Task goal. Copy the lines starting at the one that contains "A simple and" and ending at the one that contains "NextJS, ReactJS, Firebase", with both of those lines included.

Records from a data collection
+===+

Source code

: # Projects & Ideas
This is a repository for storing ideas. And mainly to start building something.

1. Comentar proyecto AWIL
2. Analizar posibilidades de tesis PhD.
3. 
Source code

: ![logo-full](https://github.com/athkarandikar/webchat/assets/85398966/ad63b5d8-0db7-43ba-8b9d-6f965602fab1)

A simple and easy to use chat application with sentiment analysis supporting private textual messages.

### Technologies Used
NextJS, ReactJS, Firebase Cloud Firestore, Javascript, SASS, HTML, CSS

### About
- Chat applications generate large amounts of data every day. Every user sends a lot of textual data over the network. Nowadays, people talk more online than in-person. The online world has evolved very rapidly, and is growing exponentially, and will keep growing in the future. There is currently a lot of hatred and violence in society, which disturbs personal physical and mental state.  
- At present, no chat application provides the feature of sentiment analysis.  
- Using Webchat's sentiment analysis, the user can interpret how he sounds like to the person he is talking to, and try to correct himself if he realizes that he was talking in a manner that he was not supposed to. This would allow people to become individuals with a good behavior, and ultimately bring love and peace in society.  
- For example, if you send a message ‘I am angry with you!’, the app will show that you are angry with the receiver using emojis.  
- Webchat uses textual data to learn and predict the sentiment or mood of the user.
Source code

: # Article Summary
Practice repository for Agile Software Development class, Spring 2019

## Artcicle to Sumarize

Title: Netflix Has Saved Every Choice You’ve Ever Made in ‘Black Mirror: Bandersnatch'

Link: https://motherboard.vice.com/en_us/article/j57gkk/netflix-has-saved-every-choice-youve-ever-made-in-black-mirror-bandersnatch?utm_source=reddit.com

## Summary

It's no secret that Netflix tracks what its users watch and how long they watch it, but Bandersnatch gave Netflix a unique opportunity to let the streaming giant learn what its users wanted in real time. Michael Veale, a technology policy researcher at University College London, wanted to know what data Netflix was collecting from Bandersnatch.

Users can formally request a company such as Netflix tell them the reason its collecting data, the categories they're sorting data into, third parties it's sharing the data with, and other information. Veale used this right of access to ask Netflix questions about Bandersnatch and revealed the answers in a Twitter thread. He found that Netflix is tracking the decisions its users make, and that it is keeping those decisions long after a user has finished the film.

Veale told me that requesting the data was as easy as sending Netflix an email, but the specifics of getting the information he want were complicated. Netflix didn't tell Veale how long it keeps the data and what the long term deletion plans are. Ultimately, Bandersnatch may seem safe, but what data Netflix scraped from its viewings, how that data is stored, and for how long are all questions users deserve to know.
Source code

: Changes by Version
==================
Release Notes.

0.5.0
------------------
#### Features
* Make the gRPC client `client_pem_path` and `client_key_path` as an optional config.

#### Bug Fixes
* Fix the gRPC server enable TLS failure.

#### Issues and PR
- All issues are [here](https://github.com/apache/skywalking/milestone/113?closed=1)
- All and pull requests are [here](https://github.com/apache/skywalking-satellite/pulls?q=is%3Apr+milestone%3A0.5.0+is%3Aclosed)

+===+

Final answer.
A simple and easy to use chat application with sentiment analysis supporting private textual messages.

### Technologies Used
NextJS, ReactJS, Firebase Cloud Firestore, Javascript, SASS, HTML, CSS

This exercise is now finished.